To do = Using the data below, return all lines in which "with" appears.

Data =
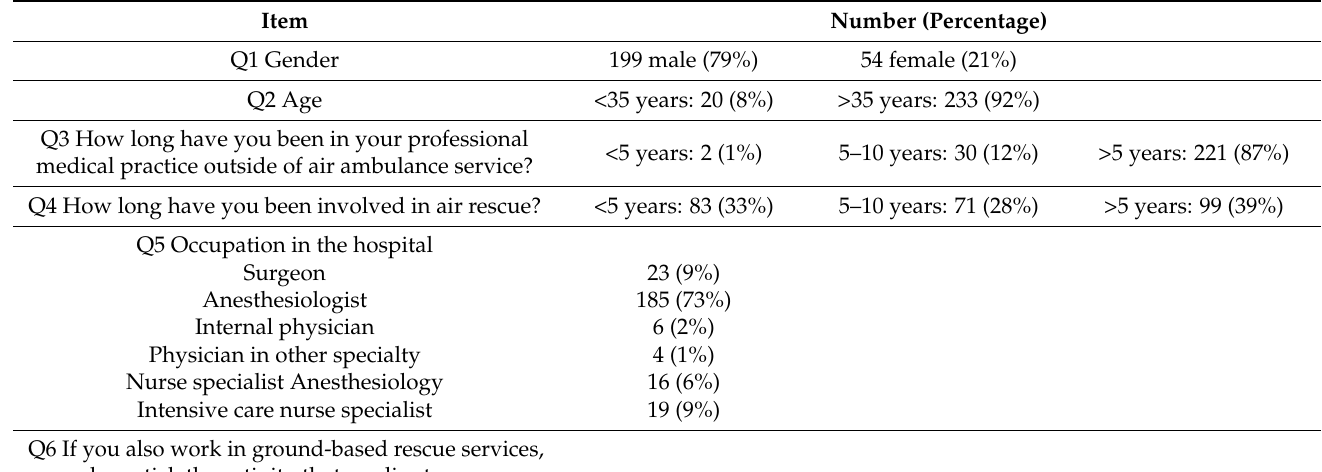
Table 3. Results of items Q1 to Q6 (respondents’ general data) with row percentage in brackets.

==

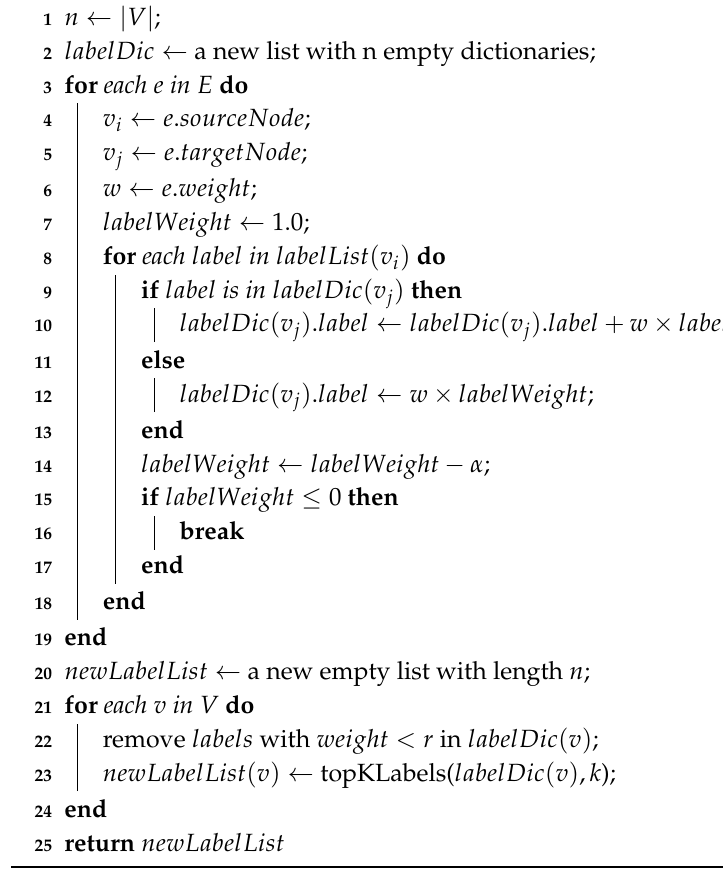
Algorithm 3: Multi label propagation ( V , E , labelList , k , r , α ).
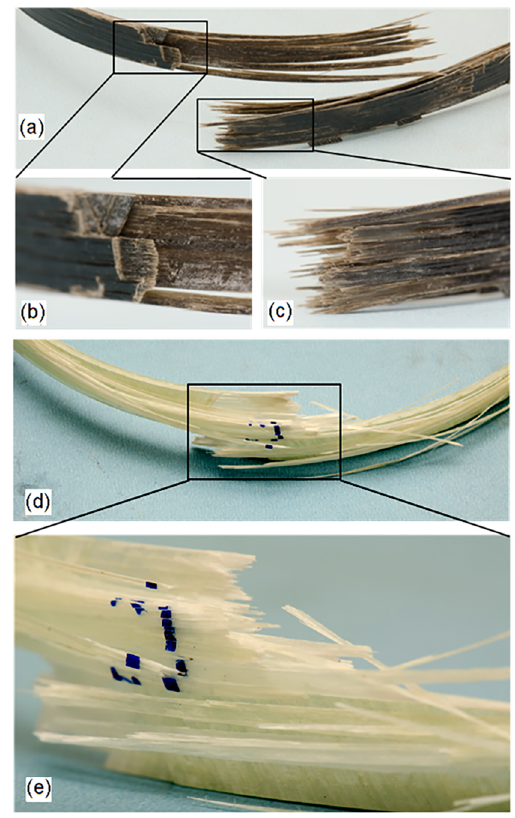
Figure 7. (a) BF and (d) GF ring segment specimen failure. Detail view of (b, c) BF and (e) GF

--

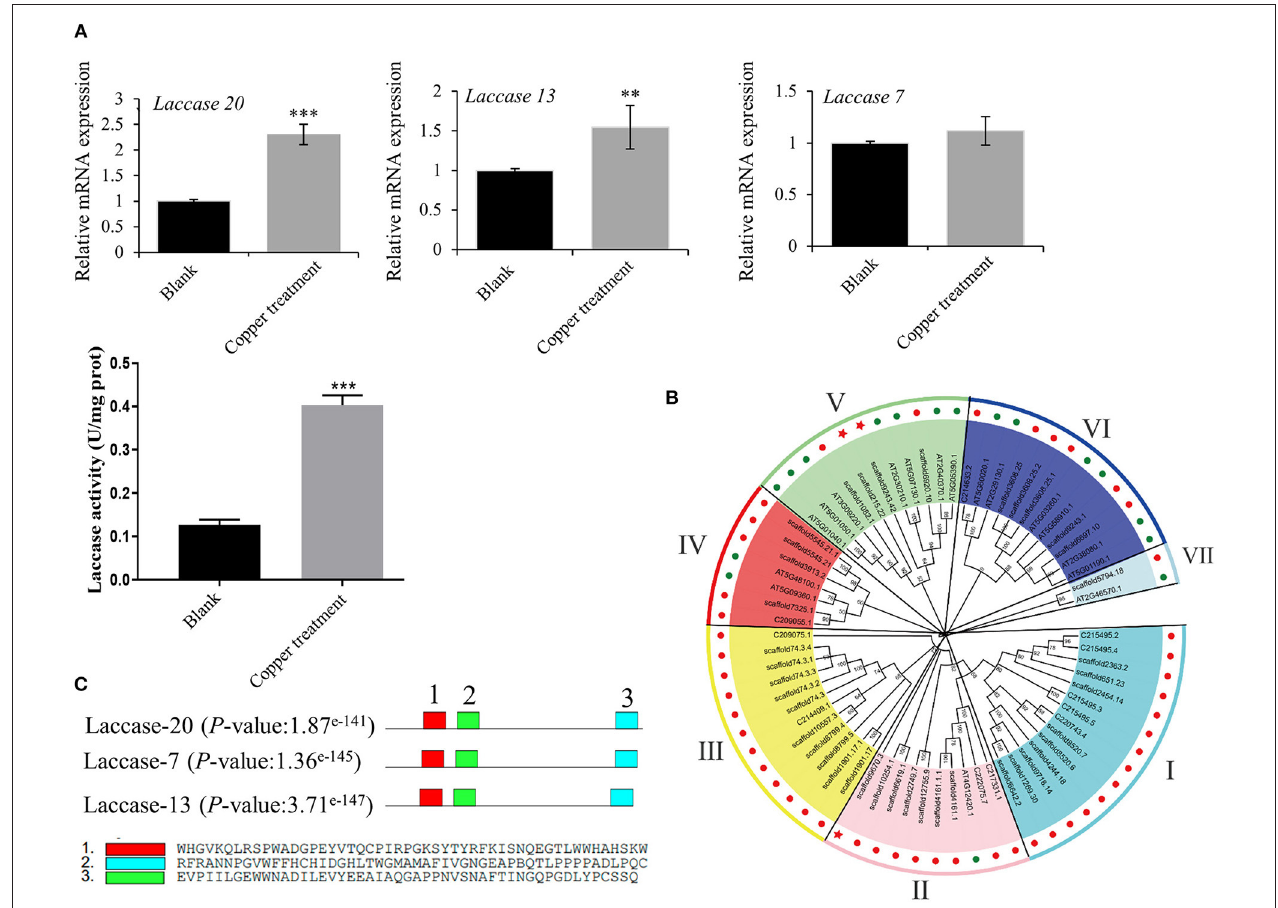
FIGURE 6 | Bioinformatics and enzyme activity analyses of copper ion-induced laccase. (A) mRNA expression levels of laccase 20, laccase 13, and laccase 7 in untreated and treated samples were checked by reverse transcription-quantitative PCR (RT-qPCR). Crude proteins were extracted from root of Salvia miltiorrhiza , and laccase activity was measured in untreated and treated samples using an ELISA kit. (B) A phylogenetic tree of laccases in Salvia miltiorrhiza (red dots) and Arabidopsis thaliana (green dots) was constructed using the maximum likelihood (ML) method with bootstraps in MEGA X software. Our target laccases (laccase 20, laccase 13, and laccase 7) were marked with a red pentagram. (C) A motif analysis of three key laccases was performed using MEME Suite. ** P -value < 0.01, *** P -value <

Response box =
Table 3. Results of items Q1 to Q6 (respondents’ general data) with row percentage in brackets.
FIGURE 6 | Bioinformatics and enzyme activity analyses of copper ion-induced laccase. (A) mRNA expression levels of laccase 20, laccase 13, and laccase 7 in untreated and treated samples were checked by reverse transcription-quantitative PCR (RT-qPCR). Crude proteins were extracted from root of Salvia miltiorrhiza , and laccase activity was measured in untreated and treated samples using an ELISA kit. (B) A phylogenetic tree of laccases in Salvia miltiorrhiza (red dots) and Arabidopsis thaliana (green dots) was constructed using the maximum likelihood (ML) method with bootstraps in MEGA X software. Our target laccases (laccase 20, laccase 13, and laccase 7) were marked with a red pentagram. (C) A motif analysis of three key laccases was performed using MEME Suite. ** P -value < 0.01, *** P -value <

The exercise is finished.